Bush's 'Clear Skies' may be revived in the Senate

Bush's air pollution intiative that undermines the Clean Air Act, with its Orwellian name "Clear Skies,"  appeared dead in the U.S. Senate earlier this year.  But it may have some legislative life after all, at least according to a brief article in the New York Times today:

President Bush's moribund air pollution initiative got unexpected life on Thursday when the Environmental Protection Agency agreed to analyze competing legislation, satisfying a months-old request from the Senate.

Efforts by a Senate committee to advance the White House measure, known as Clear Skies, failed on a 9-to-9 vote in March after Senator Thomas R. Carper, a Delaware Democrat who voted against it, complained that the agency had been unwilling to examine his bill and several others, all of which set tighter emission standards than those in the administration measure.

Eight Democrats and one Republican, Senator Lincoln Chaffee of Rhode Island, voted against the White House plan while nine Republicans voted for it.

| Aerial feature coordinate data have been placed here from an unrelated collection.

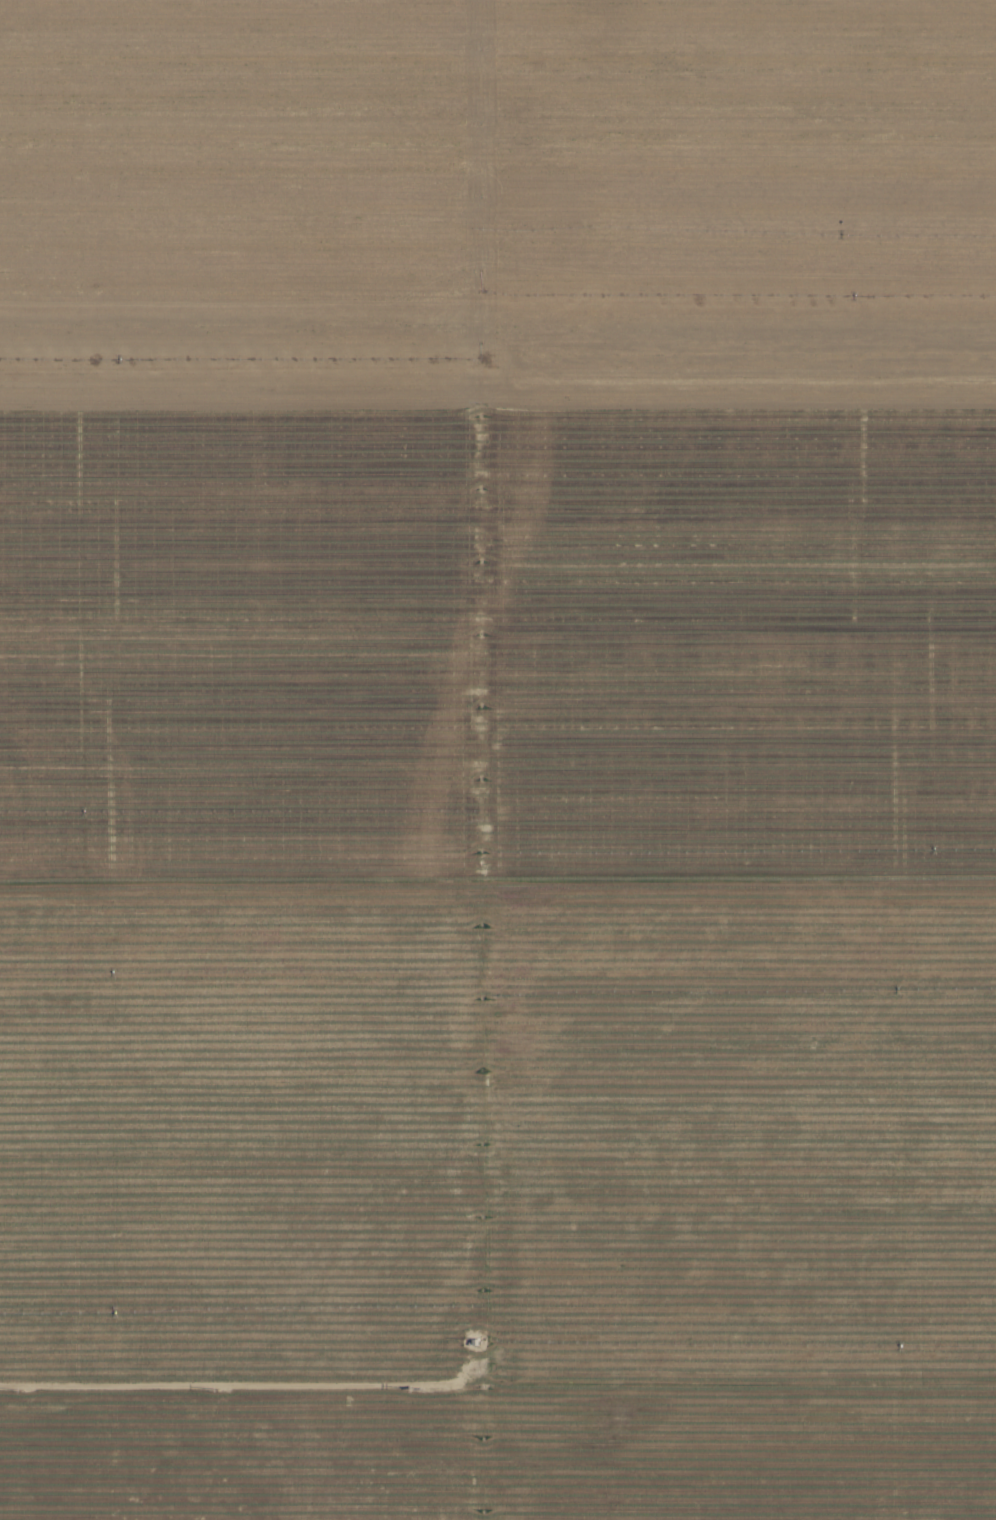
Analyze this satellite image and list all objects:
crop: (498, 760)
road: (224, 1381)

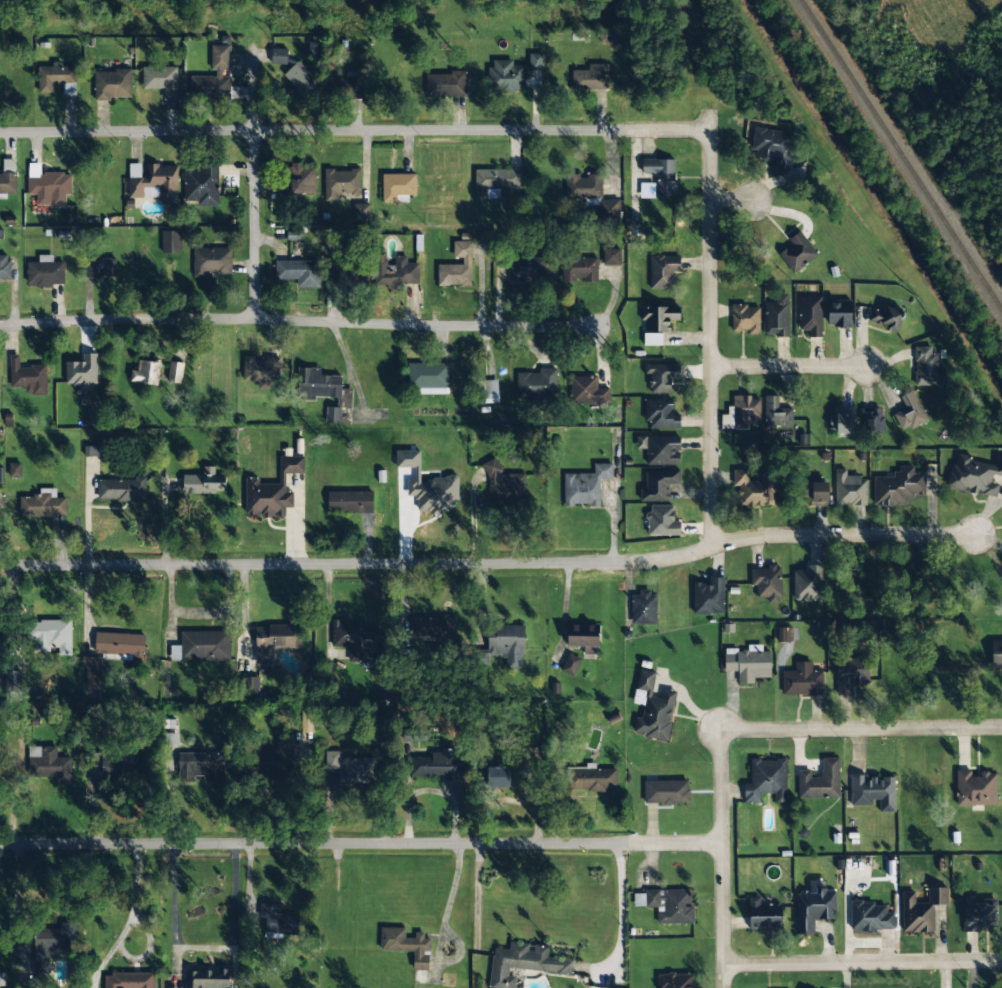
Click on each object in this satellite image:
building: (536, 62)
building: (291, 69)
building: (505, 76)
building: (57, 78)
building: (590, 78)
building: (215, 79)
building: (161, 80)
building: (112, 84)
building: (446, 84)
building: (346, 86)
road: (390, 131)
building: (774, 147)
railway: (900, 155)
building: (661, 175)
building: (301, 178)
building: (153, 182)
building: (496, 182)
road: (254, 184)
building: (201, 185)
building: (583, 186)
building: (398, 187)
building: (49, 188)
building: (346, 189)
road: (731, 200)
building: (610, 209)
building: (171, 242)
building: (798, 252)
building: (611, 256)
building: (212, 261)
building: (457, 266)
building: (4, 267)
building: (100, 267)
building: (526, 268)
building: (579, 269)
building: (45, 272)
building: (299, 272)
building: (395, 272)
building: (663, 272)
building: (839, 314)
building: (810, 316)
building: (776, 317)
building: (745, 318)
building: (887, 318)
road: (294, 321)
building: (657, 322)
building: (925, 366)
road: (788, 367)
building: (262, 371)
building: (81, 372)
building: (146, 372)
building: (175, 372)
road: (711, 372)
building: (28, 377)
building: (429, 377)
building: (661, 377)
building: (537, 383)
building: (323, 386)
building: (490, 391)
building: (587, 391)
building: (746, 411)
building: (776, 413)
building: (909, 413)
building: (660, 414)
building: (333, 415)
building: (841, 420)
building: (872, 421)
building: (660, 449)
building: (91, 451)
building: (15, 470)
building: (1, 474)
building: (974, 475)
building: (204, 482)
building: (427, 485)
building: (658, 485)
building: (504, 486)
building: (585, 486)
building: (898, 487)
building: (754, 489)
building: (849, 489)
building: (121, 490)
building: (271, 491)
building: (816, 494)
building: (43, 504)
building: (354, 506)
building: (662, 521)
road: (489, 563)
building: (767, 582)
building: (807, 584)
building: (709, 596)
building: (643, 608)
building: (432, 628)
building: (784, 634)
building: (51, 635)
building: (583, 637)
building: (355, 639)
building: (275, 641)
building: (507, 644)
building: (119, 645)
building: (202, 646)
building: (996, 654)
building: (748, 663)
building: (571, 664)
building: (92, 673)
building: (850, 674)
building: (802, 680)
building: (251, 686)
building: (652, 708)
building: (306, 719)
road: (861, 730)
building: (170, 738)
building: (415, 738)
building: (275, 757)
building: (49, 764)
building: (114, 765)
building: (439, 765)
building: (201, 766)
building: (351, 768)
building: (498, 777)
building: (591, 778)
building: (766, 780)
building: (820, 781)
building: (975, 789)
building: (666, 792)
building: (873, 792)
road: (361, 843)
road: (723, 859)
road: (478, 894)
building: (671, 906)
building: (813, 909)
building: (921, 910)
road: (619, 911)
building: (979, 913)
building: (763, 915)
building: (870, 917)
road: (439, 930)
building: (53, 943)
road: (204, 948)
building: (409, 950)
building: (524, 963)
road: (863, 963)
building: (207, 978)
building: (129, 980)
building: (675, 980)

But in a House subcommittee hearing on Clear Skies on Thursday, James L. Connaughton, the chairman of the White House Council on Environmental Quality, said the agency had agreed to analyze all the competing bills.

While satisfying the request was no assurance that Mr. Carper would support Mr. Bush's initiative, it could persuade another Democrat, perhaps Senator Max Baucus of Montana, who has been under pressure from interest groups in his state to support the administration bill, to change his vote.

What are these interest groups in Montana supposedly pressuring Baucus?  A March article by Clear Air Watch's Frank O'Donnell gives us a hint:

In a blatant bid to buy Baucus’ vote, [Oklahoma Senator James] Inhofe introduced a new draft of the bill with special privileges for a Montana coal mine.

Fortunately, it appears that didn't work, at least by itself, since Baucus hasn't switched his vote.